In Francis, the court held that because the key decisions related to implementation of the segregation policy were left to individual institution superintendents, they were not protected by core policy considerations.
Justice Tammen noted that the Supreme Court had ruled that cases in which it is unclear whether the degree of “policy” involved is sufficient to protect against liability for negligence must be permitted to go to trial unless it is “plain and obvious” that an impugned government decision is a policy decision.
“I cannot say that the decisions with which we are here concerned are obviously policy decisions.
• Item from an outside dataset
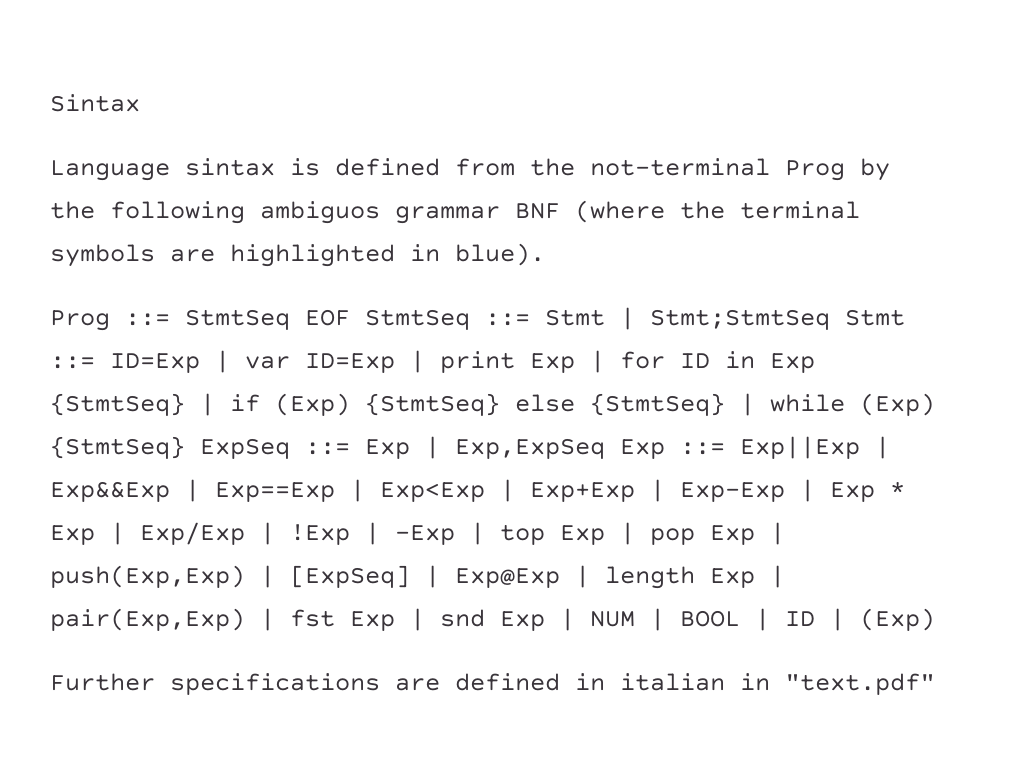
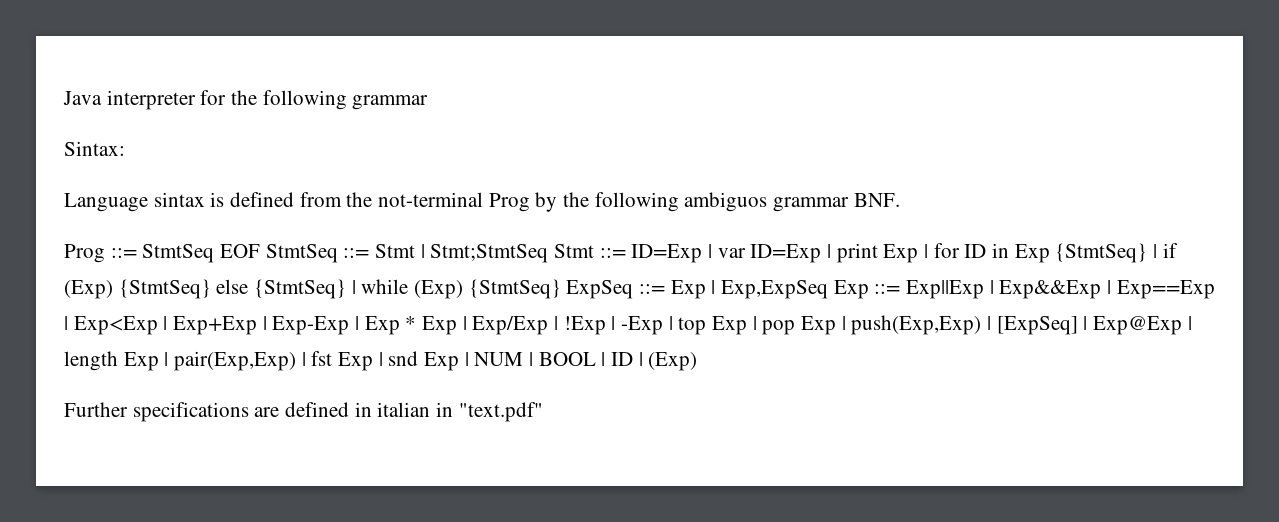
[50,94,140,112] Sintax -> [63,90,429,110] [64,141,125,156] Java interpreter for the following grammar // Sintax:
[515,200,860,223] [50,243,545,267] BNF (where the terminal symbols are highlighted in blue). -> [853,193,900,207] BNF.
The plaintiff’s claim of systemic negligence is not doomed to fail on the basis that it is impugns ‘core policy,’” Justice Tammen wrote.
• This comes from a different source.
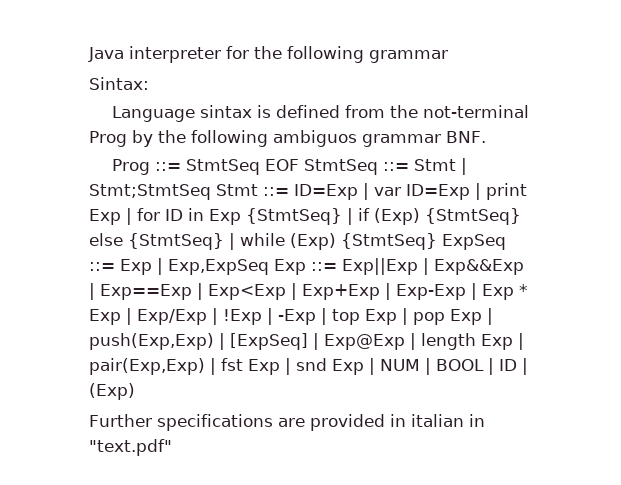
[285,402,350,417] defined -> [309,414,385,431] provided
He noted that the plaintiff had submitted that the CSC policy on management of inmates on medical isolation during the pandemic was a fundamentally flawed instrument, which when implemented by those in charge of individual institutions resulted in foreseeable harm to the entire class of plaintiff inmates.
“Based on the reasoning in Francis, the plaintiff’s claim may well succeed. Equally, it may not. Whether or not the claim ultimately succeeds is an issue for trial,” the judge wrote, noting that the claim was not bound to fail.
Canada also argued that case law concerning administrative segregation was of no assistance because the case at bar concerned medical isolation, which was both medically necessary, informed by medical advice and entirely different from administrative segregation.
The plaintiff had relied on a series of cases, from both Ontario and B.C., in which causes of action in negligence and for breaches of ss. 7 and 12 of the Charter had been certified as class proceedings based on prolonged periods of separate confinement imposed on prison inmates.
Justice Tammen noted that this issue should be decided at trial.
“However, at first blush, that argument seems to be meritless. The label attached to the separate confinement is largely irrelevant. It is the treatment endured by the inmate which is important,” the judge wrote.
Canada also argued that a class-wide Charter analysis was impossible.
Justice Tammen cited Ewert v. Canada (Attorney General), 2022 BCCA 131, which concerned a class action brought by an inmate in relation to a 12-day lockdown.
In Ewert, the Court of Appeal found that the claims in respect of ss. 7, 12 and 24(1) of the Charter, which implicated rights that were inherently personal in nature, were likely to break down into individualized investigations and therefore lacked the commonality required for certification.
Justice Tammen noted that in Ewert, the court found that many of the things set out as “failures,” said to constitute breaches of the standard of care, did not address experiences that would have been common to all class members.
The court, however, found that the case at bar was rooted in commonality of experience among all class members caused by the blanket imposition of separate confinement.
“There is no need to explore the individual interactions between CSC staff and various class members to determine the central question. Indeed, part of the claim is that there was no meaningful interaction with anyone, including CSC staff; it is alleged that even the daily wellness checks of inmates were extremely perfunctory,” the judge wrote.
The court certified the action as a class proceeding in a decision dated May 30. The decision was posted to the court’s website on June 2.
A spokesperson for the CSC declined to comment on the specifics of the case but stated that CSC’s measures to contain the spread of COVID-19 had been developed through consultation with public health experts, the Public Health Agency of Canada (PHAC), local public health agencies, labour partners and stakeholders.
Counsel for the plaintiff were Patrick Dudding, Danielle Toth and Keith Schille of Acheson Sweeney Foley Sahota LLP.
Counsel for Canada were Banafsheh Sokhansanj, Aileen Jones, Alison Brown and Anamaria Baboi of Justice Canada.